[[ Exercise data open ]]

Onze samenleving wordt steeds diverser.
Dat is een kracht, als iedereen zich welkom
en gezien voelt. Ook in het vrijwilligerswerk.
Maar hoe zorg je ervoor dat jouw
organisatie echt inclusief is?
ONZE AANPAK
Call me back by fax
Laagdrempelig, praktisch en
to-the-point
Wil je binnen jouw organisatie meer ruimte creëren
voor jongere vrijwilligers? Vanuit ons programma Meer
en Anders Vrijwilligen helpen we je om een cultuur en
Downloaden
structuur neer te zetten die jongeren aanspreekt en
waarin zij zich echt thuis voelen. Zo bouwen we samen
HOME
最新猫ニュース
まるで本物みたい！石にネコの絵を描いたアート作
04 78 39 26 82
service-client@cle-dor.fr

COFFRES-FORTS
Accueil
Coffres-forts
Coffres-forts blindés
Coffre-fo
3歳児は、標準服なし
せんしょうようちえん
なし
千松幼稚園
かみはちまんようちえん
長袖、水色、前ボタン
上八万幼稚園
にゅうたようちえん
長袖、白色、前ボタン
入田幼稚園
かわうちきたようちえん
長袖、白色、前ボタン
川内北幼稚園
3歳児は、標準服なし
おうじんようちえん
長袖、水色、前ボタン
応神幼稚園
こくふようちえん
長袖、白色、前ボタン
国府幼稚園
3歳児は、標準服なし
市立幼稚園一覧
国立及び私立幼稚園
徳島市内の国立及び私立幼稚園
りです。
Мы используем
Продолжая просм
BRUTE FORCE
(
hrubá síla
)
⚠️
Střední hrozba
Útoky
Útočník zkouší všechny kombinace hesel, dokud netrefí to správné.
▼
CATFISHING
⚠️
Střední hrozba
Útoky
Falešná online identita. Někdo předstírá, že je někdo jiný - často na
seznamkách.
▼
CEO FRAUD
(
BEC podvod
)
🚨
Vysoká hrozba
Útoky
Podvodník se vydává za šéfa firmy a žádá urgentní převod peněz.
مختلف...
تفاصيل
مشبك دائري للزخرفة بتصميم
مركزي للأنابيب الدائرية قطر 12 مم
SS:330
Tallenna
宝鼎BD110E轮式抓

[[ Exercise data closed ]]

*Assignment*
Wherever the word "jouw" appears in a line of the data, copy that line.

*Answer space*
Maar hoe zorg je ervoor dat jouw
Wil je binnen jouw organisatie meer ruimte creëren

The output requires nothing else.